- **READING PASSAGE**:
How to avoid ‘holiday burnout’ and the guilt of saying no

Are you ho-ho-ho-verwhelmed with holiday time commitments?

You’re not alone.

New research shows how much pressure we tend to put on ourselves come the holiday season. A study published Monday by the American Psychological Association found that 77% of respondents accept an unwanted invitation solely to avoid ramifications for missing it.

Doing so is a fast track to exasperating yourself to the point where you probably won’t even enjoy the most wonderful time of year, according to lead study author Julian Givi, an assistant professor at West Virginia University.

“Burnout is a real thing, especially around the holidays when we are often invited to too many events,” he said.

Nearly 80% of people admit to putting a ton of pressure on themselves to attend events, a new study has found. The holidays can make it worse. Getty Images/iStockphoto

“Don’t be afraid to turn down invitations here and there,” Givi added. “But, keep in mind that spending time with others is how relationships develop, so don’t decline every invitation.”

Givi’s team conducted five social experiments involving more than 2,000 total participants.

One test centered on a Saturday dinner invite to a local restaurant with a celebrity chef, while another was a couples survey.

“Across our experiments, we consistently found that invitees overestimate the negative ramifications that arise in the eyes of inviters following an invitation decline,” Givi explained.

“People tend to exaggerate the degree to which the person who issued the invitation will focus on the act of the invitee declining the invitation as opposed to the thoughts that passed through their head before they declined.”

People tend to overthink the repercussions of saying no to a social event. Getty Images/iStockphoto

If you’re already booked out the wazoo this month, don’t think twice about saying “How ’bout no!” to plans.

“The negative ramifications of saying no are much less severe than we expect,” said Givi.

“While there have been times when I have felt a little upset with someone who declined an invitation, our research gives us quite a bit of good reason to predict people overestimate the negative ramifications for our relationships.”

Ways to avoid holiday burnout

Pressure people put on themselves this time of year often leads to holiday burnout. Getty Images/iStockphoto

Psychologist Matthew Sacco, of the Cleveland Clinic, has addressed what spurs burnout and stresses during the holidays.

“It’s not specifically the stress itself that’s a problem. Rather it’s more about what’s causing us to kind of have that reaction,” he said on a 2021 podcast episode. “I think that to start with, one of the most important things to recognize is a lot of the stress can come from a change in routine. The typical what we expect day to day, it gets thrown off.” 

Sacco advises having healthy talks with yourself and others to avoid feeling overwhelmed.

“Maybe having some conversations that include asking your family what do they want to do this holiday? What are the important pieces that they want to make sure are a part of their holiday season?” Sacco added.

“And then taking the steps, obviously the best you can, to make that happen. So sometimes it’s ahead of time learning to say no.”

Experts have explained ways to avoid holiday burnout this season. Getty Images/iStockphoto

When “no” isn’t an option, Sacco recommends taking little moments to appreciate the positives — such as being with loved ones you might not always get to see.

If you’re feeling tightly wound at an event, particularly one you have to host, Sacco suggests finding a good excuse to go outside and blow off some steam.

“It allows you to focus on the important pieces, for most people what’s deemed to be the most important, which is to create a scenario where people do enjoy themselves and ultimately want to come back, want to do it again, look forward to it,” he reasoned.

- **ASSIGNED TASK 1**:
Can you write out everything in the holiday burnout article from "New research shows" down to "West Virginia University."?
- **ASSIGNED TASK 2**:
Answer these questions from the holiday burnout article:
(a) What percentage of respondents accept an unwanted invitation solely to avoid ramifications for missing it?
(b) How many social experiments did Givi's team conduct?
(c) Psychologist Matthew Sacco is of which institution?
- **ASSIGNED TASK 3**:
How would you put this sentence from the holiday burnout article into Spanish: "Givi’s team conducted five social experiments involving more than 2,000 total participants."

- **DATA FOR REVIEW**:
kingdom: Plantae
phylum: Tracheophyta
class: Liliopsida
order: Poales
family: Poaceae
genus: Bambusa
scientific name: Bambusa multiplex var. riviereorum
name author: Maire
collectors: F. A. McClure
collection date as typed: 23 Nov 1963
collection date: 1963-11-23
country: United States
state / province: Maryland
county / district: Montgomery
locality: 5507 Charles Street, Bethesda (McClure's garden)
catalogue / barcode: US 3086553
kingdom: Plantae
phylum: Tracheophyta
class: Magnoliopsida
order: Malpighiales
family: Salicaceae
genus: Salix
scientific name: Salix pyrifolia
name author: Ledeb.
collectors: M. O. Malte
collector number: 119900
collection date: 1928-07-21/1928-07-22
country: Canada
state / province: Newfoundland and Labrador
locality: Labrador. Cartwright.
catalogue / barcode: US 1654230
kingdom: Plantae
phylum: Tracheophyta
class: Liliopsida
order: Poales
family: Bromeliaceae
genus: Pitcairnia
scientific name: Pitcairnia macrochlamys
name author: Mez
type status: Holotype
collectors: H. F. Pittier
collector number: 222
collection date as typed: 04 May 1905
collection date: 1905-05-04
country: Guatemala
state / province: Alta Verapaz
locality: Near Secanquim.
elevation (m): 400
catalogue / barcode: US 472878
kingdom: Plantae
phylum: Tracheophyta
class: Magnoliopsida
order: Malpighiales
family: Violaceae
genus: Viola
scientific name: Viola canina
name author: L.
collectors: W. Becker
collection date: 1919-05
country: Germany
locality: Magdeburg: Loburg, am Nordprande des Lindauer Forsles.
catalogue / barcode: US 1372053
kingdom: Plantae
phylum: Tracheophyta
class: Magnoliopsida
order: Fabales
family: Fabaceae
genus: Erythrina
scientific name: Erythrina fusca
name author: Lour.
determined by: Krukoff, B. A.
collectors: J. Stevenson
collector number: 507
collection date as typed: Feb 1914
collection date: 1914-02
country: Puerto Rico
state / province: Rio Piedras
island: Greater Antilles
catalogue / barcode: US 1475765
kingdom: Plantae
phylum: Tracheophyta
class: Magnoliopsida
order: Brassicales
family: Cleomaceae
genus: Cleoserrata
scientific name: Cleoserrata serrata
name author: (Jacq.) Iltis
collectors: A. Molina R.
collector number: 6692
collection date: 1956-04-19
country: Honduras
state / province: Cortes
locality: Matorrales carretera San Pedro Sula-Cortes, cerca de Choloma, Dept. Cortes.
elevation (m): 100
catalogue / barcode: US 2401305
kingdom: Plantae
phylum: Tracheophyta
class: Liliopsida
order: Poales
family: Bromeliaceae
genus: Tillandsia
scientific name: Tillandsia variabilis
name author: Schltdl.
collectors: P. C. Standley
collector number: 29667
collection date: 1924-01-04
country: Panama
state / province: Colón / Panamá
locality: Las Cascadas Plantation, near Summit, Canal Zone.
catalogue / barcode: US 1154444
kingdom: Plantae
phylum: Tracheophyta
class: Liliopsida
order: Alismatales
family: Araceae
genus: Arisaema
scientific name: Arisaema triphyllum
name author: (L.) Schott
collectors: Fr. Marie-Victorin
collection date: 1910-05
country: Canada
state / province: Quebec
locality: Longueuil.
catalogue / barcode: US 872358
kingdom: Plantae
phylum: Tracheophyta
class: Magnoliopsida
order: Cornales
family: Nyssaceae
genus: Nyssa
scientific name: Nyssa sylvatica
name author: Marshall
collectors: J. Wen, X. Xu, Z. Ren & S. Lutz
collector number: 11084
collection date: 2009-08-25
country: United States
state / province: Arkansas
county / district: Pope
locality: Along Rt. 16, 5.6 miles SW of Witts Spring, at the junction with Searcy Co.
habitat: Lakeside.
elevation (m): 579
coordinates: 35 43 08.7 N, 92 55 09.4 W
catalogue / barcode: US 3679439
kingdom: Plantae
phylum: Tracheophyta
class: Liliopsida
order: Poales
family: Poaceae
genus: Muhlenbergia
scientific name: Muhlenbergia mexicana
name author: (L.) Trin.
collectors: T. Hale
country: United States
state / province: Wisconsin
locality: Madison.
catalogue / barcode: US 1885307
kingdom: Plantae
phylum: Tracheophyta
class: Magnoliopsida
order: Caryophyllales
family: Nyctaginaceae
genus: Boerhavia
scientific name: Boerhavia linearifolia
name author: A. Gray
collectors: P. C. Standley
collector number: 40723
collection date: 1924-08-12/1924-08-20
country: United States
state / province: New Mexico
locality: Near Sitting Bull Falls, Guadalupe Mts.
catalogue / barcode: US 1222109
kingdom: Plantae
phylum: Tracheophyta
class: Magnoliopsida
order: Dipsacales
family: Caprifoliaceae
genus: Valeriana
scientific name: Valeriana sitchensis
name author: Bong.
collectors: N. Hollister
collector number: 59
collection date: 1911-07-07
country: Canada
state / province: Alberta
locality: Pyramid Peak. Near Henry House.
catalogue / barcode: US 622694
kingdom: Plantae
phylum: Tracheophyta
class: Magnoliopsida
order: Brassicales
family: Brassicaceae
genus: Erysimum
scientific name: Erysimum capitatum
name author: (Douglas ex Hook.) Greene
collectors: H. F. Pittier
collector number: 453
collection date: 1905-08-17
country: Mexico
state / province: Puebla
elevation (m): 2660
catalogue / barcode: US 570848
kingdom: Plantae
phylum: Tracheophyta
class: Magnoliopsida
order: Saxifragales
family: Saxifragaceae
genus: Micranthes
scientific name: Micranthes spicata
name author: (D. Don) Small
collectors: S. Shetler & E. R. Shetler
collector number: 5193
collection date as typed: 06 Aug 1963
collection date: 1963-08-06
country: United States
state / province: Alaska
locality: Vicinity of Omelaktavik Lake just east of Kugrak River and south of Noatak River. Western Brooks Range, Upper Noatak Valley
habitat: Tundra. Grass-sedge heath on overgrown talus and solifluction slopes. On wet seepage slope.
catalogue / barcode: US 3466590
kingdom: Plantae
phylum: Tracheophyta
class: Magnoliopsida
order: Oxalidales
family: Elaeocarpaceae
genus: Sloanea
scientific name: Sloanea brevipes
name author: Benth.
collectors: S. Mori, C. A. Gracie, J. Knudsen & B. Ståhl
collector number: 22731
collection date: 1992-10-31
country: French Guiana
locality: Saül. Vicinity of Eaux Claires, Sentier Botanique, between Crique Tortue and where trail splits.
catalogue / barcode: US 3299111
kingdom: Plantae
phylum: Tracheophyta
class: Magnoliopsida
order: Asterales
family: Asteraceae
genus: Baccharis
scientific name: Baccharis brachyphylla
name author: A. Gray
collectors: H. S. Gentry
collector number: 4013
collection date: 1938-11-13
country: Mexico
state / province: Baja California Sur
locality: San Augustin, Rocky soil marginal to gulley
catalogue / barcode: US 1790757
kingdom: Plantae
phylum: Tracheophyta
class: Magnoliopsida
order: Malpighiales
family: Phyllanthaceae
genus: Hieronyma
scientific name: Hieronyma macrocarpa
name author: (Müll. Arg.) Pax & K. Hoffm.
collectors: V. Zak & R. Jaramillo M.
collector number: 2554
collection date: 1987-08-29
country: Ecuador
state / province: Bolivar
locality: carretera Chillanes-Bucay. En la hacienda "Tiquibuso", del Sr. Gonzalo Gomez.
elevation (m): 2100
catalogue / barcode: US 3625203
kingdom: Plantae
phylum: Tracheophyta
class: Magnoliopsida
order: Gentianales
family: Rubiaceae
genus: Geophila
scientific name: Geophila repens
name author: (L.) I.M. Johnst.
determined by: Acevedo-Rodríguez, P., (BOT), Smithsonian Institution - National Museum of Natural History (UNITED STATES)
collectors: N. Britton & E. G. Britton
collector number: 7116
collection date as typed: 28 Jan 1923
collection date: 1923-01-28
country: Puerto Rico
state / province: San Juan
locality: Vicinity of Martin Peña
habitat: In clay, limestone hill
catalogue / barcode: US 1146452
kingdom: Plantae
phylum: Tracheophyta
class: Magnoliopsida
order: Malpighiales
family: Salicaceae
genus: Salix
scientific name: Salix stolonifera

- **WRITTEN RESPONSE 1**:
New research shows how much pressure we tend to put on ourselves come the holiday season. A study published Monday by the American Psychological Association found that 77% of respondents accept an unwanted invitation solely to avoid ramifications for missing it.

Doing so is a fast track to exasperating yourself to the point where you probably won’t even enjoy the most wonderful time of year, according to lead study author Julian Givi, an assistant professor at West Virginia University.

- **WRITTEN RESPONSE 2**:
(a) 77%
(b) Five
(c) The Cleveland Clinic

- **WRITTEN RESPONSE 3**:
El equipo de Givi realizó cinco experimentos sociales con más de 2.000 participantes en total.